14. B E R A K H I R ✓

11 8 6
                                    

Aku melirik keberadaan Akas di sampingku, lelaki itu masih terlihat gusar dan penuh kekhawatiran di wajahnya. Operasi sudah berlangsung sekitar empat jam, dan biasanya operasi tidak memakan waktu yang sedikit. Butuh waktu banyak untuk memperbaiki permasalahan di organ manusia.

Akas kembali berdiri, kemudian menengok ke arah pintu yang masih tertutup lalu kembali duduk. Hanya gerakan itu dan itu saja yang sedari tadi Akas lakukan, sama sekali tidak melakukan kegiatan lainnya.

"Tenang, kas. Dokter Gema pasti ngelakuin yang terbaik," ucapku menenangkan lelaki di sampingku.

Akas melirik keberadaanku, kemudian aku menganggukkan kepala kecil untuk meyakinkan semua yang aku katakan benar adanya.

Aku menghela nafas pelan, bersandar di tembok cat putih rumah sakit tersebut. Memeluk kuat jas putih yang sudah aku lepas, kemudian menutup kelopak mata sebentar. Ah, melihat sifat Akas ini malah semakin membuat aku yakin kalau lelaki itu sama sekali tidak pernah berubah. Lelaki itu masih sama dengan Akas remaja yang aku kenal, egois, cemburuan, tidak mau mendengar alasan, intinya dia akan menyimpulkan apa yang ia lihat.

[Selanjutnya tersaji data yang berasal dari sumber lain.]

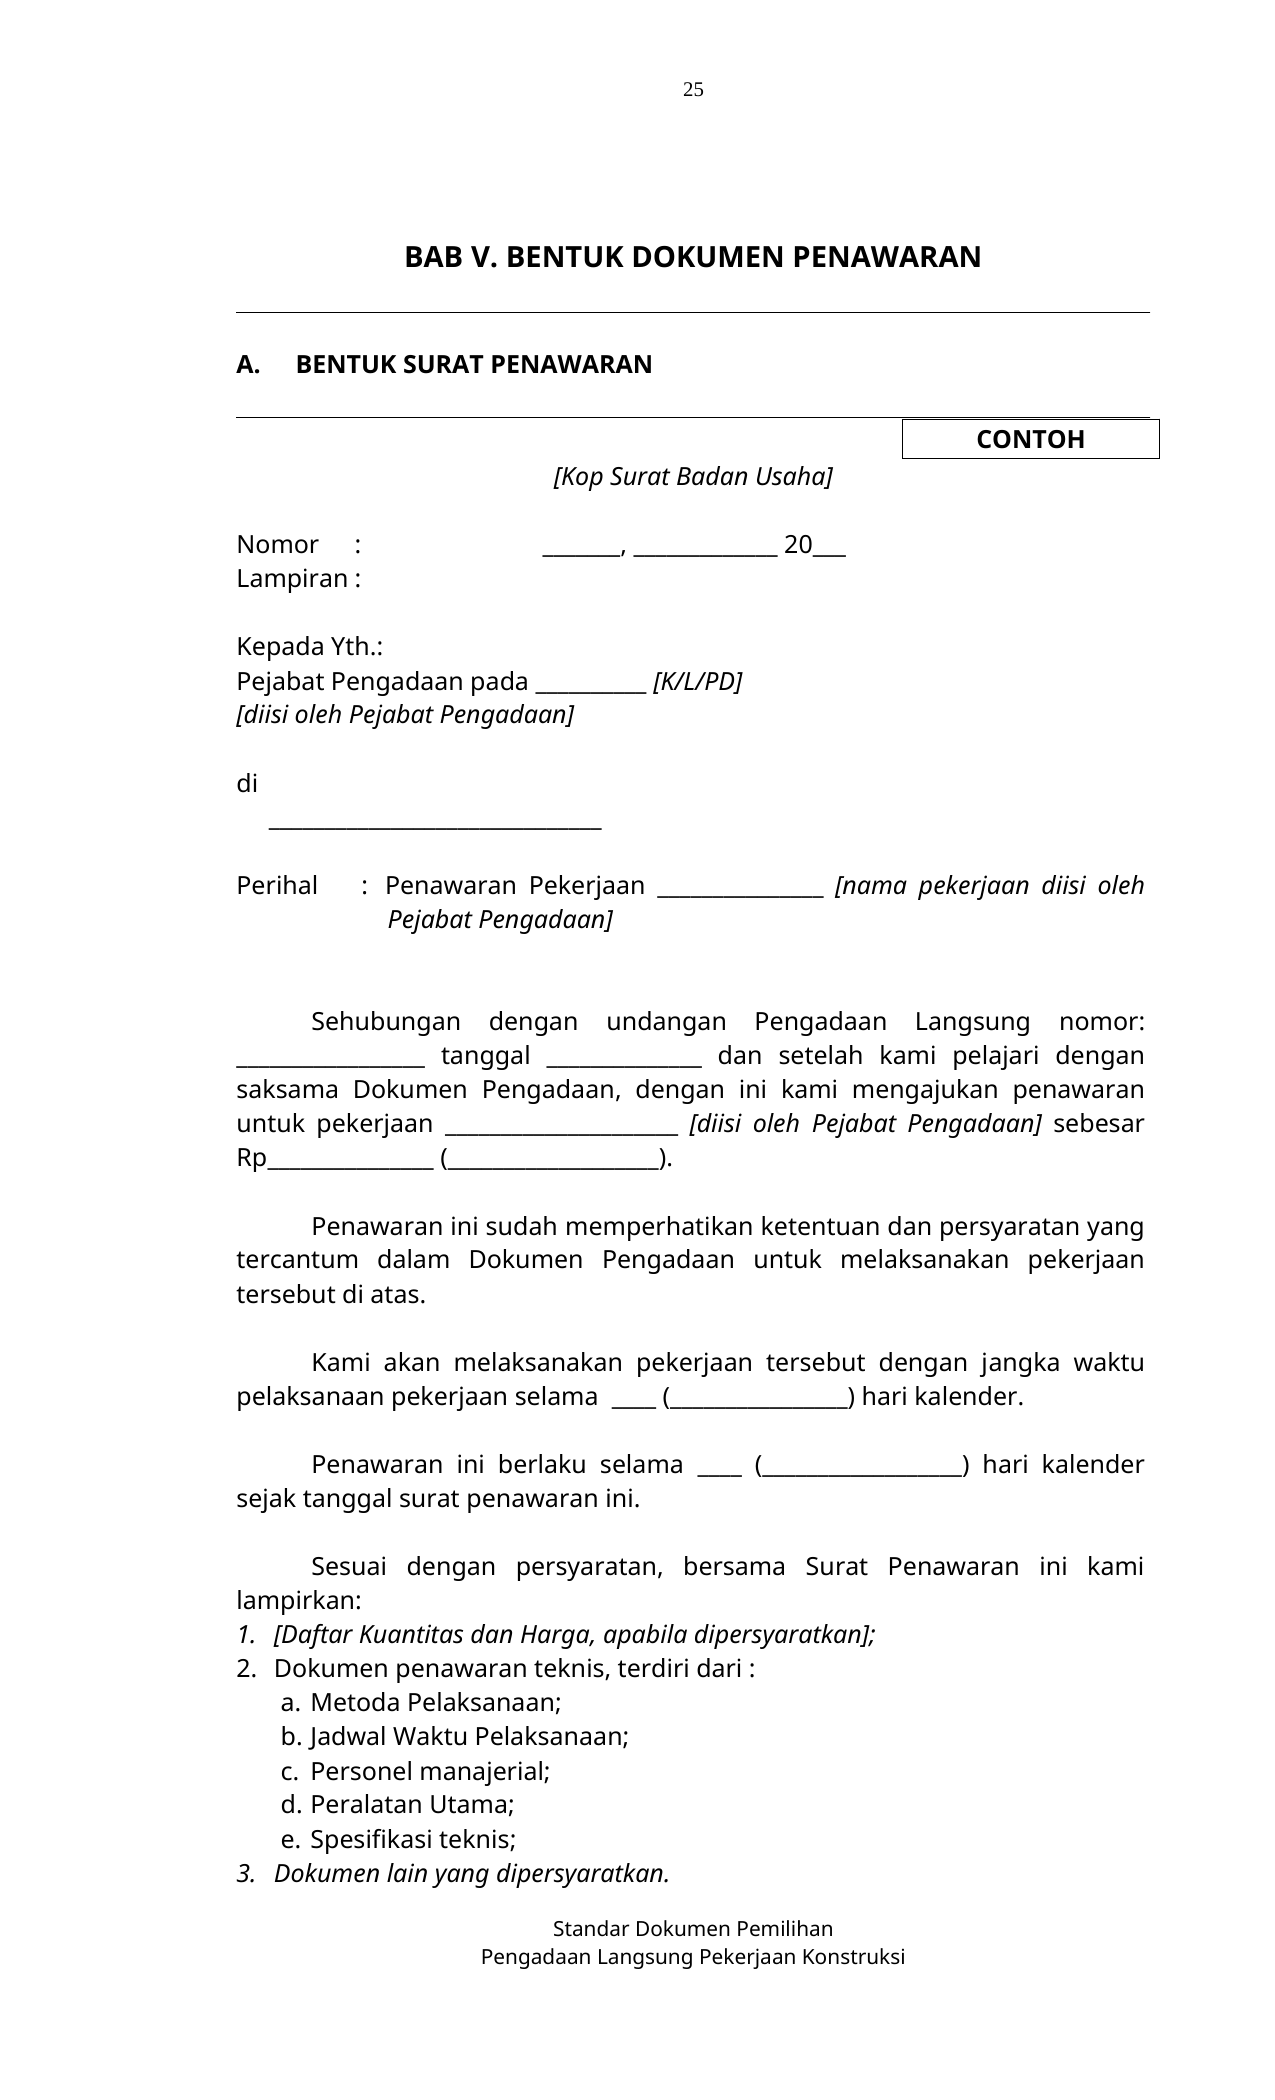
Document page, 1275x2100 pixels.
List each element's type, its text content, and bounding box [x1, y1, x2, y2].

text Pejabat Pengadaan pada __________ [K/L/PD] [236, 663, 1145, 697]
text Nomor : _______, _____________ 20___ [236, 527, 1145, 561]
text Kami akan melaksanakan pekerjaan tersebut dengan jangka waktu pelaksanaan pekerjaan selama ____ (________________) hari kalender. [236, 1344, 1145, 1412]
text Penawaran ini sudah memperhatikan ketentuan dan persyaratan yang tercantum dalam Dokumen Pengadaan untuk melaksanakan pekerjaan tersebut di atas. [236, 1208, 1145, 1310]
list Peralatan Utama; [280, 1787, 1145, 1821]
text Sehubungan dengan undangan Pengadaan Langsung nomor: _________________ tanggal ______________ dan setelah kami pelajari dengan saksama Dokumen Pengadaan, dengan ini kami mengajukan penawaran untuk pekerjaan _____________________ [diisi oleh Pejabat Pengadaan] sebesar Rp_______________ (___________________). [236, 1004, 1145, 1174]
text CONTOH [903, 420, 1159, 458]
list Jadwal Waktu Pelaksanaan; [280, 1719, 1145, 1753]
text Lampiran : [236, 561, 1145, 595]
list Personel manajerial; [280, 1753, 1145, 1787]
list Dokumen penawaran teknis, terdiri dari : [236, 1651, 1145, 1685]
subtitle BAB V. BENTUK DOKUMEN PENAWARAN [236, 236, 1150, 276]
subtitle BENTUK SURAT PENAWARAN [236, 347, 1150, 381]
text di [236, 765, 1145, 799]
text [Kop Surat Badan Usaha] [236, 459, 1150, 493]
list Spesifikasi teknis; [280, 1821, 1145, 1855]
text Penawaran ini berlaku selama ____ (__________________) hari kalender sejak tanggal surat penawaran ini. [236, 1447, 1145, 1515]
text [diisi oleh Pejabat Pengadaan] [236, 697, 1145, 731]
list Dokumen lain yang dipersyaratkan. [236, 1855, 1145, 1889]
list Metoda Pelaksanaan; [280, 1685, 1145, 1719]
text Perihal : Penawaran Pekerjaan _______________ [nama pekerjaan diisi oleh Pejabat Pengadaan] [236, 867, 1145, 936]
list [Daftar Kuantitas dan Harga, apabila dipersyaratkan]; [236, 1617, 1145, 1651]
text Kepada Yth.: [236, 629, 1145, 663]
text Sesuai dengan persyaratan, bersama Surat Penawaran ini kami lampirkan: [236, 1549, 1145, 1617]
text ______________________________ [236, 799, 1145, 833]
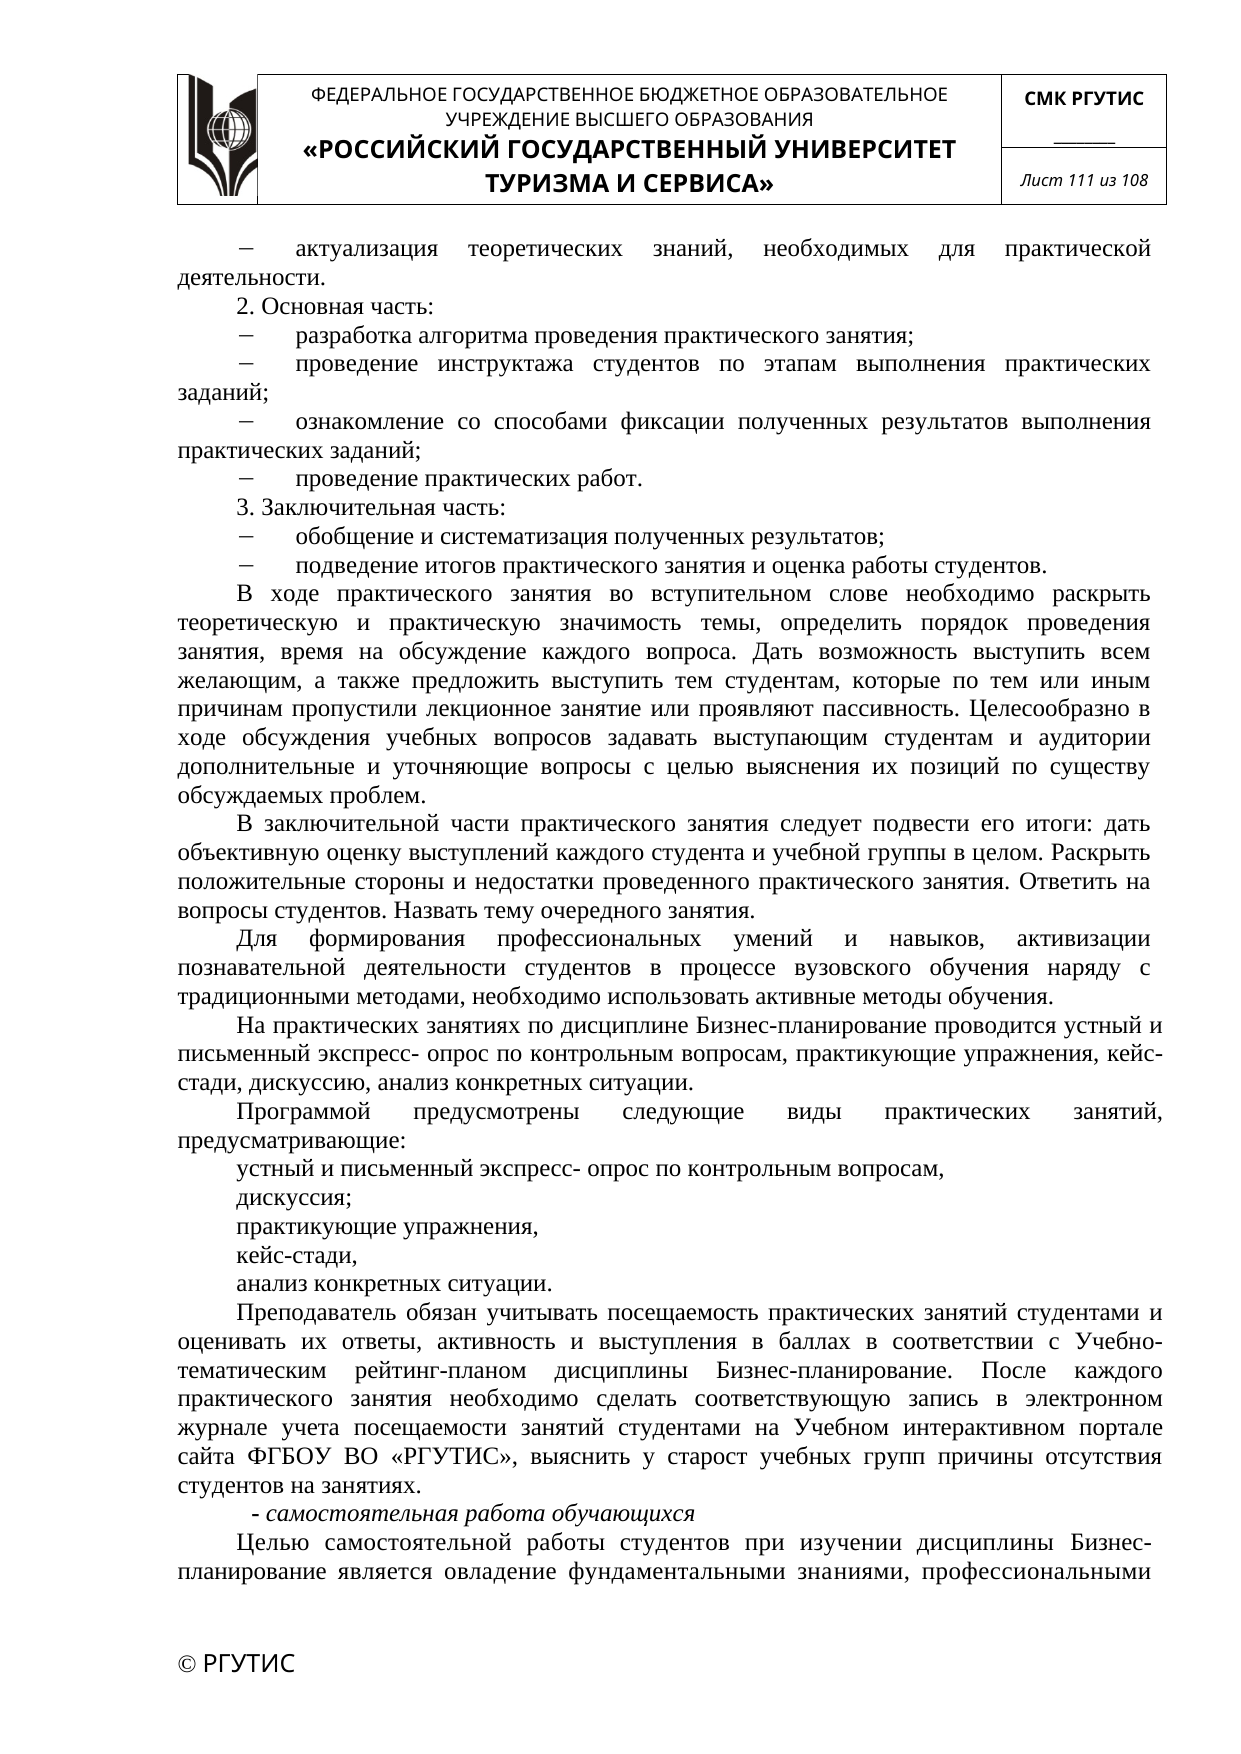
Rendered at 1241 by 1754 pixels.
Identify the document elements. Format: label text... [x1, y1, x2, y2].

list проведение инструктажа студентов по этапам выполнения практических заданий; [177, 348, 1152, 406]
list обобщение и систематизация полученных результатов; [177, 521, 1152, 550]
text Для формирования профессиональных умений и навыков, активизации познавательной деятельности студентов в процессе вузовского обучения наряду с традиционными методами, необходимо использовать активные методы обучения. [177, 923, 1152, 1010]
text кейс-стади, [177, 1240, 1163, 1268]
text - самостоятельная работа обучающихся [177, 1498, 1152, 1527]
list проведение практических работ. [177, 463, 1152, 492]
picture [188, 74, 258, 196]
text устный и письменный экспресс- опрос по контрольным вопросам, [177, 1153, 1163, 1182]
list разработка алгоритма проведения практического занятия; [177, 320, 1152, 348]
text В ходе практического занятия во вступительном слове необходимо раскрыть теоретическую и практическую значимость темы, определить порядок проведения занятия, время на обсуждение каждого вопроса. Дать возможность выступить всем желающим, а также предложить выступить тем студентам, которые по тем или иным причинам пропустили лекционное занятие или проявляют пассивность. Целесообразно в ходе обсуждения учебных вопросов задавать выступающим студентам и аудитории дополнительные и уточняющие вопросы с целью выяснения их позиций по существу обсуждаемых проблем. [177, 578, 1152, 808]
text Программой предусмотрены следующие виды практических занятий, предусматривающие: [177, 1096, 1163, 1153]
list подведение итогов практического занятия и оценка работы студентов. [177, 550, 1152, 578]
list актуализация теоретических знаний, необходимых для практической деятельности. [177, 233, 1152, 291]
text анализ конкретных ситуации. [177, 1268, 1163, 1297]
text Целью самостоятельной работы студентов при изучении дисциплины Бизнес-планирование является овладение фундаментальными знаниями, профессиональными умениями и навыками по профилю дисциплины, опытом творческой, аналитической и исследовательской деятельности. [177, 1527, 1152, 1585]
text 2. Основная часть: [177, 291, 1152, 320]
text практикующие упражнения, [177, 1211, 1163, 1240]
text дискуссия; [177, 1182, 1163, 1211]
text В заключительной части практического занятия следует подвести его итоги: дать объективную оценку выступлений каждого студента и учебной группы в целом. Раскрыть положительные стороны и недостатки проведенного практического занятия. Ответить на вопросы студентов. Назвать тему очередного занятия. [177, 808, 1152, 923]
text 3. Заключительная часть: [177, 492, 1152, 521]
text Преподаватель обязан учитывать посещаемость практических занятий студентами и оценивать их ответы, активность и выступления в баллах в соответствии с Учебно-тематическим рейтинг-планом дисциплины Бизнес-планирование. После каждого практического занятия необходимо сделать соответствующую запись в электронном журнале учета посещаемости занятий студентами на Учебном интерактивном портале сайта ФГБОУ ВО «РГУТИС», выяснить у старост учебных групп причины отсутствия студентов на занятиях. [177, 1297, 1163, 1498]
list ознакомление со способами фиксации полученных результатов выполнения практических заданий; [177, 406, 1152, 463]
text На практических занятиях по дисциплине Бизнес-планирование проводится устный и письменный экспресс- опрос по контрольным вопросам, практикующие упражнения, кейс-стади, дискуссию, анализ конкретных ситуации. [177, 1010, 1163, 1096]
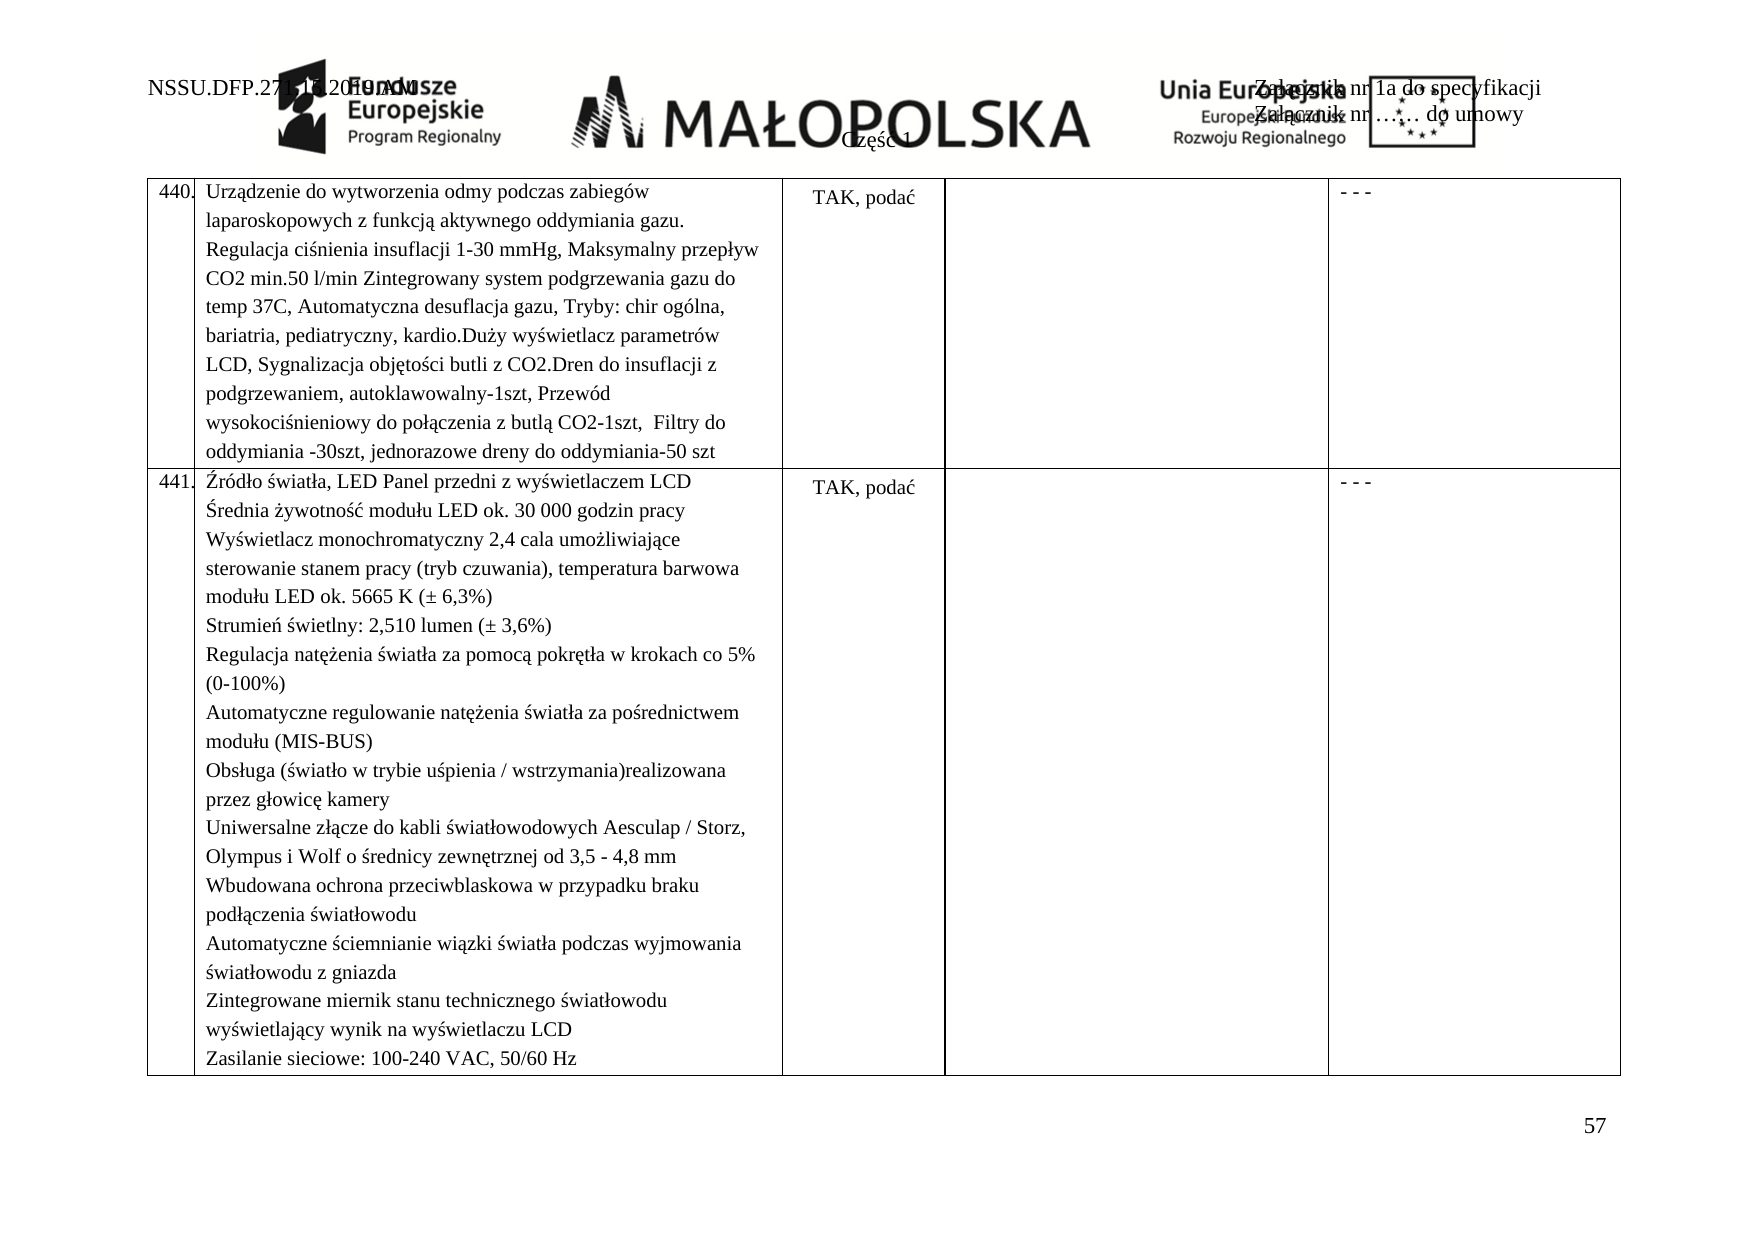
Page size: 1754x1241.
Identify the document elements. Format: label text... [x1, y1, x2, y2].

table_cell [946, 179, 1328, 468]
table_cell - - - [1329, 179, 1620, 468]
table_cell TAK, podać [783, 179, 944, 468]
picture [255, 36, 1499, 178]
table_cell [946, 469, 1328, 1075]
table_cell TAK, podać [783, 469, 944, 1075]
table_cell Urządzenie do wytworzenia odmy podczas zabiegów laparoskopowych z funkcją aktywnego oddymiania gazu. Regulacja ciśnienia insuflacji 1-30 mmHg, Maksymalny przepływ CO2 min.50 l/min Zintegrowany system podgrzewania gazu do temp 37C, Automatyczna desuflacja gazu, Tryby: chir ogólna, bariatria, pediatryczny, kardio.Duży wyświetlacz parametrów LCD, Sygnalizacja objętości butli z CO2.Dren do insuflacji z podgrzewaniem, autoklawowalny-1szt, Przewód wysokociśnieniowy do połączenia z butlą CO2-1szt, Filtry do oddymiania -30szt, jednorazowe dreny do oddymiania-50 szt [195, 179, 782, 468]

Kala itu kami semua masih duduk di bangku putih biru, Aku, Biru, Akas, Juan, dan Dito. Kami masih berhubungan baik meskipun aku dan Biru sudah tidak tinggal di kompleks sampah itu, bahkan persahabatan kami malah semakin erat. Itu menurut pemikiran aku.

Sehingga tanpa kami sadari ada perasaan lebih diantara kami, iya ... aku dan Akas. Disitulah aku percaya kalau rasa itu yang dinamakan Cinta, lebih tepatnya Cinta monyet yang menurutku sangat me-monyetkan itu.

"Bun," Aku melirik keberadaan Akas yang kala itu mengaitkan ranselnya di pundak kanan.

"Haus, gak?" tanyanya dengan langkah kami yang masih berjalan keluar perkarangan sekolah.

Aku tersenyum kemudian mengangguk yang memang pada dasarnya cuaca pada siang menjelang sore kala itu terasa sangat panas, kepalanya bergerak ke kanan dan ke kiri. Kemudian menarik tanganku untuk mendekat ke salah satu grobogan penjual es kelapa muda.

"Bang, Es kelapanya dua," ucap Akas yang membuat si Abang es kelapa muda itu langsung berjalan ke arah grobogan nya karena ia sedang mengobrol dengan pedagang lain.

Tanganku terulur untuk menerima plastik yang berisi es kelapa tersebut, kemudian aku menyerahkan satu lembar uang dua ribu rupiah kepada sang pedagang. Yang memang pada dasarnya kala itu es yang aku minum hanya bernilai seribu rupiah saja.
Akas melirikku tajam, aku tidak tahu apa kesalahanku kala itu.

Ekspresi wajah Akas sangat masam kala itu, kemudian menyerahkan plastik es kelapa muda yang berada di genggamannya kepadaku.

"Kas," ucapku bingung.

Akas berjalan cepat sehingga membuat aku sulit mengimbangi langkahnya.

"Akas!!"

Langkah Akas berhenti ketika aku berhasil memblokir akses jalannya, kepalanya mendongak ke atas dan tangannya mengguyar rambutnya yang sedikit pirang ke belakang. Kemudian, Akas menatapku dengan tatapan tidak bersahabat.

"Nih," Aku menyodorkan plastik es kehadapannya.

Senyumku terbit kala Akas mengambil uluran tanganku kala itu, namun naas plastik tersebut dibantingnya ke arah jalanan beraspal sehingga membuatnya berserakan.

"Gue gak semiskin itu, untuk beli es seribu rupiah saja gue masih mampu Embun!"

Aku terdiam, pertama kalinya aku mendengar Akas berbicara dengan nada tinggi kala itu. Jari-jemari ku sudah saling bertautan, kakiku mundur selangkah bersamaan dengan suara Akas yang terdengar menyakitkan itu.